La questione climatica. Come spiega Scientific American, la quantità di CO2 potenzialmente liberabile dalle sabbie bituminose dell'Alberta è enorme.

Ci sono circa 170 miliardi di barili di petrolio ricavabili soltanto dalle miniere di superficie, e altre 1,63 migliaia di miliardi che aspettano sottoterra. Se tutto il bitume in quelle sabbie venisse bruciato, aggiungeremmo altri 240 miliardi di tonnellate di carbonio in atmosfera, e solo l'Alberta contribuirebbe per 0,4 °C aggiuntivi al global warming. Se si bruciasse "solo" quello recuperabile con le tecnologie attuali, diffonderemmo in atmosfera 22 miliardi di tonnellate di CO2.

Sulla strada sbagliata.
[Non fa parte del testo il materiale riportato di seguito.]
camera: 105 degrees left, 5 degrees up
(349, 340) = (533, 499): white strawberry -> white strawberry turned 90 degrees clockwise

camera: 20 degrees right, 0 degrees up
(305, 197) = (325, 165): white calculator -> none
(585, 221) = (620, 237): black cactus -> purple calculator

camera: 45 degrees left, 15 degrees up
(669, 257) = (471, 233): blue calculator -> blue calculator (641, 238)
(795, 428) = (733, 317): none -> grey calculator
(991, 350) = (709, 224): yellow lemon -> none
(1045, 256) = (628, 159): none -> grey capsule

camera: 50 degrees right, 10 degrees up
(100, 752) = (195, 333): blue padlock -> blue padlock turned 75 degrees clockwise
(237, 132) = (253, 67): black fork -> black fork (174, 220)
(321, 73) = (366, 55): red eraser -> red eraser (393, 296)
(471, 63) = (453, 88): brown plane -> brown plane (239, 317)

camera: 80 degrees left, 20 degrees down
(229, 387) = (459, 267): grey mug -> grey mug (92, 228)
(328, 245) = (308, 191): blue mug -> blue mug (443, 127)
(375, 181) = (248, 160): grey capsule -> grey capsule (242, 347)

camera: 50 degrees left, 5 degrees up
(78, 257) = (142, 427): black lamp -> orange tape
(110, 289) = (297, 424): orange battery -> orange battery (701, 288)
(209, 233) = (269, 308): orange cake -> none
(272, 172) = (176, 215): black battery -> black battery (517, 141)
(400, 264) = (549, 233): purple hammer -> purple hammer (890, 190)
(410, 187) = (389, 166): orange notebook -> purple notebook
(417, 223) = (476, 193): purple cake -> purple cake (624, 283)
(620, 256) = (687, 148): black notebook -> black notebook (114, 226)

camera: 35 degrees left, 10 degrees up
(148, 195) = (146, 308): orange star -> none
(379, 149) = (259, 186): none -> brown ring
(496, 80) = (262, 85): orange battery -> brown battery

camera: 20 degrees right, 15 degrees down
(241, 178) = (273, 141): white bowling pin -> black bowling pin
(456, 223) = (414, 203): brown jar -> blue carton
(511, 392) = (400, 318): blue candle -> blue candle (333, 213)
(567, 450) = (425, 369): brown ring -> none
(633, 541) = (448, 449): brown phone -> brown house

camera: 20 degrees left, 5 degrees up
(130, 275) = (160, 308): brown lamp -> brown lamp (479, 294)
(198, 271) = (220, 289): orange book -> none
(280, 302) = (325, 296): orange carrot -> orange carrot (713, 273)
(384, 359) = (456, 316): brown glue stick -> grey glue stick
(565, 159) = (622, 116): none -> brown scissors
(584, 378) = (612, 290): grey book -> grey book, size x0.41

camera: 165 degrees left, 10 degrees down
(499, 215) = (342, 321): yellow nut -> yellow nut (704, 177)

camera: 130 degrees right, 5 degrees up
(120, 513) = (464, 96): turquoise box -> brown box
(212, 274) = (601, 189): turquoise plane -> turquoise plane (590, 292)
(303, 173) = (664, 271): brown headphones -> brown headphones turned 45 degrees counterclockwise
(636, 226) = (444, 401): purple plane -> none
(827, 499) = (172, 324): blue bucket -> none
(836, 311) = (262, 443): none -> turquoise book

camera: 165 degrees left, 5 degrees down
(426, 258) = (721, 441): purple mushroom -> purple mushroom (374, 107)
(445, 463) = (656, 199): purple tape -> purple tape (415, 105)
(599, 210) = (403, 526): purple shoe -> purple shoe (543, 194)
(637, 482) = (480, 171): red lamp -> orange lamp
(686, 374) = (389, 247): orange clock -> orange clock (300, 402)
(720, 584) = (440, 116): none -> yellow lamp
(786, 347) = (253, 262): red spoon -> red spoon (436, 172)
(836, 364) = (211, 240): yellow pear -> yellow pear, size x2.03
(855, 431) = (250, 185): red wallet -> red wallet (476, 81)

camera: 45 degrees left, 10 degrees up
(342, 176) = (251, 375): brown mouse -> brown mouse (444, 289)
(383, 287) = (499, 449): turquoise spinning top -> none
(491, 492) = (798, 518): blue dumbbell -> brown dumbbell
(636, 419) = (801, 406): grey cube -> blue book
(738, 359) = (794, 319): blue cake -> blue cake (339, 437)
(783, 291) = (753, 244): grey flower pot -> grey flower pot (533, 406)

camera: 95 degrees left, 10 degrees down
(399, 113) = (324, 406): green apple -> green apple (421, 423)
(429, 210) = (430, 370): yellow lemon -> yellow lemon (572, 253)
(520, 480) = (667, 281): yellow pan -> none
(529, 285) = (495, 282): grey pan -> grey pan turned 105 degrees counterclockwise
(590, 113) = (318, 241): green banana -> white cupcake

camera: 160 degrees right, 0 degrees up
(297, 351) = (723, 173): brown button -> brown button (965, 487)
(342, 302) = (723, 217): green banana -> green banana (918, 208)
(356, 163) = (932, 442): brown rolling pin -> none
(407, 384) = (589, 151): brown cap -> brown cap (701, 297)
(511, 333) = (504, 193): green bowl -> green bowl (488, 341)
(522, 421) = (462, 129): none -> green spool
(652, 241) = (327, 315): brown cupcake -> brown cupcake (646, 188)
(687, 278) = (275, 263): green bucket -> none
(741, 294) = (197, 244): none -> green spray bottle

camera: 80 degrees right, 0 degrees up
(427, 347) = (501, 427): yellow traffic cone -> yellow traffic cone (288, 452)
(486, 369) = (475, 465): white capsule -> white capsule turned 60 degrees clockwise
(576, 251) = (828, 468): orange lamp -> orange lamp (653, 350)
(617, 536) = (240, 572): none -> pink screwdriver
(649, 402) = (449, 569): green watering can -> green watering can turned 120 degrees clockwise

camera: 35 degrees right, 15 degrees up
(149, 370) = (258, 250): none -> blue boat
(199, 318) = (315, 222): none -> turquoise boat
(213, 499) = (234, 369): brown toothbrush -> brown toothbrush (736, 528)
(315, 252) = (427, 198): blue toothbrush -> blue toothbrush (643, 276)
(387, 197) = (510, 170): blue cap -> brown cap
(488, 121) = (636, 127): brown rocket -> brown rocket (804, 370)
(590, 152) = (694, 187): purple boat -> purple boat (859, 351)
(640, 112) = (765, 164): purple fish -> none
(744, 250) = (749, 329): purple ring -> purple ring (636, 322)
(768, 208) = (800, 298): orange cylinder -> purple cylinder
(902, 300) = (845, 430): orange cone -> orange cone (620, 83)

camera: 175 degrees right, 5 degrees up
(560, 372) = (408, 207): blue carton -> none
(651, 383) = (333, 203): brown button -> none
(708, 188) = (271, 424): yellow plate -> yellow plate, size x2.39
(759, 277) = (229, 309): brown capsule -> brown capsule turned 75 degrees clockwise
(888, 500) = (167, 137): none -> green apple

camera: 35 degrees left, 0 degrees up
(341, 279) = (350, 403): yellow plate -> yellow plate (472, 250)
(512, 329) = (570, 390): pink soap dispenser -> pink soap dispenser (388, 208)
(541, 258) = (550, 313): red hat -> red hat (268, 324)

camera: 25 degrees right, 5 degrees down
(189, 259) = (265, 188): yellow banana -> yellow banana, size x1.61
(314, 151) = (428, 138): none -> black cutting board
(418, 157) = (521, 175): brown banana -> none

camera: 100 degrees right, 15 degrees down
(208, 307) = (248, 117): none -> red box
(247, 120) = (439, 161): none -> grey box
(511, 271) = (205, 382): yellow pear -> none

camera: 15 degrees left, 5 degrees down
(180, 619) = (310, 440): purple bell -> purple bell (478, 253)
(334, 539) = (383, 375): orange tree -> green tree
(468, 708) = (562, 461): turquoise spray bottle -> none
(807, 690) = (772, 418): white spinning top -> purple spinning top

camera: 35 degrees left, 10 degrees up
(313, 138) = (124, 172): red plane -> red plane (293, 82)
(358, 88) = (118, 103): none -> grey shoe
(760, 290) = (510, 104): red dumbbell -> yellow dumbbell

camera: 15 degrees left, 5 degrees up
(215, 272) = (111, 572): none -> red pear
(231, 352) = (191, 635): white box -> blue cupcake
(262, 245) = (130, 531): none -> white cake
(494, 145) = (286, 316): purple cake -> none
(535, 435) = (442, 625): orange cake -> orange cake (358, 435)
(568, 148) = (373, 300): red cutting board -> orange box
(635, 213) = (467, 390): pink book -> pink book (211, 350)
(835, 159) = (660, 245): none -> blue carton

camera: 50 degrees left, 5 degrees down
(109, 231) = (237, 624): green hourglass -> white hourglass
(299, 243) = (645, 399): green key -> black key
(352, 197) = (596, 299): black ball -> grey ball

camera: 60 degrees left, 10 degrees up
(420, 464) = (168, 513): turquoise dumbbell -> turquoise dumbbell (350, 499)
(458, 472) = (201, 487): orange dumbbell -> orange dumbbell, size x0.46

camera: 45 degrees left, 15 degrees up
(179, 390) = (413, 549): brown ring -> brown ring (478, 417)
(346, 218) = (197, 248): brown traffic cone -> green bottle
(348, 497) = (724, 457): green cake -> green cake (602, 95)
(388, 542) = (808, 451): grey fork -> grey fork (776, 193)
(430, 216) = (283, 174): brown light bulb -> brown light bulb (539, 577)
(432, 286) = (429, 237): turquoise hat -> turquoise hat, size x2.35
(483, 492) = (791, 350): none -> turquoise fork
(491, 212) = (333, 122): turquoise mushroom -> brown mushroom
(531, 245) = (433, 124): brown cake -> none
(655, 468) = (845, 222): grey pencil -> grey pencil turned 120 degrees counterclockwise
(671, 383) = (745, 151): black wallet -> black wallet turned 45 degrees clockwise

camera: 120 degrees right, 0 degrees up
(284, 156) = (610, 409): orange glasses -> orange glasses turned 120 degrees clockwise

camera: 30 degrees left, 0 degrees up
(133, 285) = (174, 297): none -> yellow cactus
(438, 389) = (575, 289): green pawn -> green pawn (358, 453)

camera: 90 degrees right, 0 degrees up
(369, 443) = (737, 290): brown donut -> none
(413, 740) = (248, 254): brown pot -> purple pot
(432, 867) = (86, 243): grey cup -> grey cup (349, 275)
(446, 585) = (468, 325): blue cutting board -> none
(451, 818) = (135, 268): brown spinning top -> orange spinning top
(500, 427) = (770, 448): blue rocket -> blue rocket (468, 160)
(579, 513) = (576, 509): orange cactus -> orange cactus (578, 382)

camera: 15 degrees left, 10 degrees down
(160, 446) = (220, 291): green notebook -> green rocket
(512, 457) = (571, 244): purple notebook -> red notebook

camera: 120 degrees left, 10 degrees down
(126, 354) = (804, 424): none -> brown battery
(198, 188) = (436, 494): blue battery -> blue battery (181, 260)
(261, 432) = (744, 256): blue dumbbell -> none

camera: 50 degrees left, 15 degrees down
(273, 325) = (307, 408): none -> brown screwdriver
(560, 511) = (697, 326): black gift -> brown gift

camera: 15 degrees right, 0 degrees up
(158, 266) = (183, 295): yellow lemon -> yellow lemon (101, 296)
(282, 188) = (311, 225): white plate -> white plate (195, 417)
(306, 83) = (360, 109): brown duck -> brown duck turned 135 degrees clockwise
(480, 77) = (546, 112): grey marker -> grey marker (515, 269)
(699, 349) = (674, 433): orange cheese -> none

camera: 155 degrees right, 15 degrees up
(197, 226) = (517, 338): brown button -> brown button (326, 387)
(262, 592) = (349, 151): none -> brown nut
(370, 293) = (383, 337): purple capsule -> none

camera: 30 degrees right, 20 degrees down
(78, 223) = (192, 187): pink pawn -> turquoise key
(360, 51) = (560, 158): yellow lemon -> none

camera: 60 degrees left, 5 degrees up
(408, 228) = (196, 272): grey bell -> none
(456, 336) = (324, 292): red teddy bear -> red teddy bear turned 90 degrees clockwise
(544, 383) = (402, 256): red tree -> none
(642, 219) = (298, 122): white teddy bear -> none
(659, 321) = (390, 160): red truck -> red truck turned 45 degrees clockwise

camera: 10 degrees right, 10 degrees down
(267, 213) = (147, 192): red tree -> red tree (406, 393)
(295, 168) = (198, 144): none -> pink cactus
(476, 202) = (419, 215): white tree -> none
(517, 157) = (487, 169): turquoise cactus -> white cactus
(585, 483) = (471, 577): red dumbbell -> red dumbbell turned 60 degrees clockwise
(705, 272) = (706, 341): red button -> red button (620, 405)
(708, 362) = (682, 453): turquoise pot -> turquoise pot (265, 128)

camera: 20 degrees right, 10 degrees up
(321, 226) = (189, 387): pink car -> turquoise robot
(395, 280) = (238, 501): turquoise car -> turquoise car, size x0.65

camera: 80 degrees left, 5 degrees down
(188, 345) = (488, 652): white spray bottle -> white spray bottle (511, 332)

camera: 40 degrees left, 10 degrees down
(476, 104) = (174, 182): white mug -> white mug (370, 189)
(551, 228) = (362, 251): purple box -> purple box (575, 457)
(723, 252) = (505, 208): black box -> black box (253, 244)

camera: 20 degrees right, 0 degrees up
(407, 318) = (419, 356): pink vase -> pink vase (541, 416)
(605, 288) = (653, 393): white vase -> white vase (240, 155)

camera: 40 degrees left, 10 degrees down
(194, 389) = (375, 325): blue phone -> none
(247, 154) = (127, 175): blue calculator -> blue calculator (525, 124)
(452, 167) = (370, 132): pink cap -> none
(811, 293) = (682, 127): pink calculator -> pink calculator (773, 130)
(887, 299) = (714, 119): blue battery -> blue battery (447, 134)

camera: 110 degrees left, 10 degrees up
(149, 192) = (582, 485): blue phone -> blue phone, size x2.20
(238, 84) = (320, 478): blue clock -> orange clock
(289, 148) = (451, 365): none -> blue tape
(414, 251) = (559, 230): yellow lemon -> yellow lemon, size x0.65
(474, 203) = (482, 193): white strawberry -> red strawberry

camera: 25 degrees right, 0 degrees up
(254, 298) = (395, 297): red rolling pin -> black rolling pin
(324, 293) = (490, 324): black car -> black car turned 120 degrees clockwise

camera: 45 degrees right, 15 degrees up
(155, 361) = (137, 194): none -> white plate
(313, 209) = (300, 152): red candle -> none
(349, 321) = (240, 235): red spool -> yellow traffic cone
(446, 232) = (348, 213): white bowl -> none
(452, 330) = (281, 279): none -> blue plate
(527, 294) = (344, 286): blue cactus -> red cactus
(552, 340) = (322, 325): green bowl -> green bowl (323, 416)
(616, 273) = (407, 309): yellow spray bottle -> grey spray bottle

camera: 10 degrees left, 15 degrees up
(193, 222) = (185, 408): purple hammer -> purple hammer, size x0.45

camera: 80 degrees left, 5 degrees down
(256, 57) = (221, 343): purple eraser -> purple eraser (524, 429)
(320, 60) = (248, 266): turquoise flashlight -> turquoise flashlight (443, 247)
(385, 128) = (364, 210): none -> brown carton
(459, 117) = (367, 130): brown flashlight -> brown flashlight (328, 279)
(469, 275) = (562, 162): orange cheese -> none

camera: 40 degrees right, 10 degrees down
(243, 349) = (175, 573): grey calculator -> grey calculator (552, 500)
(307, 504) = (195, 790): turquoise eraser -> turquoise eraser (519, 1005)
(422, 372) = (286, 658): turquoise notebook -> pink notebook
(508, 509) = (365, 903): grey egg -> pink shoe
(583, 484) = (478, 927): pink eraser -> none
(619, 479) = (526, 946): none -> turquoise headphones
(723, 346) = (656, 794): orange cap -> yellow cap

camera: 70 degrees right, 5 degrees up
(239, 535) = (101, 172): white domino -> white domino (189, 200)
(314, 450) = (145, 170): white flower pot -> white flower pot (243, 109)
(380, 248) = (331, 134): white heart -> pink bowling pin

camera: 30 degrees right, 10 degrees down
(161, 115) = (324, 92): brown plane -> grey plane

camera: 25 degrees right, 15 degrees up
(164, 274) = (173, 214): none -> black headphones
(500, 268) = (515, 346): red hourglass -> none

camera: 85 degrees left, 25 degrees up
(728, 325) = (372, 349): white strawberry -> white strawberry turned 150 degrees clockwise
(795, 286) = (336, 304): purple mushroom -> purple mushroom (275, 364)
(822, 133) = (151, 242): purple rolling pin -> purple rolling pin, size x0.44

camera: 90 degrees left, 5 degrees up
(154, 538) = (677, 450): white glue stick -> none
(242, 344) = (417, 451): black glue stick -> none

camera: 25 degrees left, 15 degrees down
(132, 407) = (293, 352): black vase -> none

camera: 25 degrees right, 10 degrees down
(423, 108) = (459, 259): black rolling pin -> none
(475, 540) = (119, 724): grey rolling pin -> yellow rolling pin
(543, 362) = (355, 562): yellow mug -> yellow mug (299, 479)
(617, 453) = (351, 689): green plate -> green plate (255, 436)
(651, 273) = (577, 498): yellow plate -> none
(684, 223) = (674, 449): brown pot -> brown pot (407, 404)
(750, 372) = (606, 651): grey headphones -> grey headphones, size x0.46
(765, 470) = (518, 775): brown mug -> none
In Canada, anche senza questo progetto, ci sono altre 131 megatonnellate (milioni di tonnellate) di CO2 che attendono solo di essere emesse da miniere di sabbie bituminose già approvate e in attesa di costruzione. In pratica, mentre il mondo si interroga su come ridurre le emissioni, l'industria del petrolio e del gas ha già pianificato l'espansione per i prossimi decenni, in Canada e non solo. Secondo l'IPCC, per avere almeno la metà della possibilità di scongiurare scenari climatici catastrofici, la produzione di petrolio dovrebbe calare del 37% nei prossimi 10 anni e dell'87% entro il 2050. Tutti i Paesi dovrebbero iniziare già ora a invertire la rotta, e non solo a parole.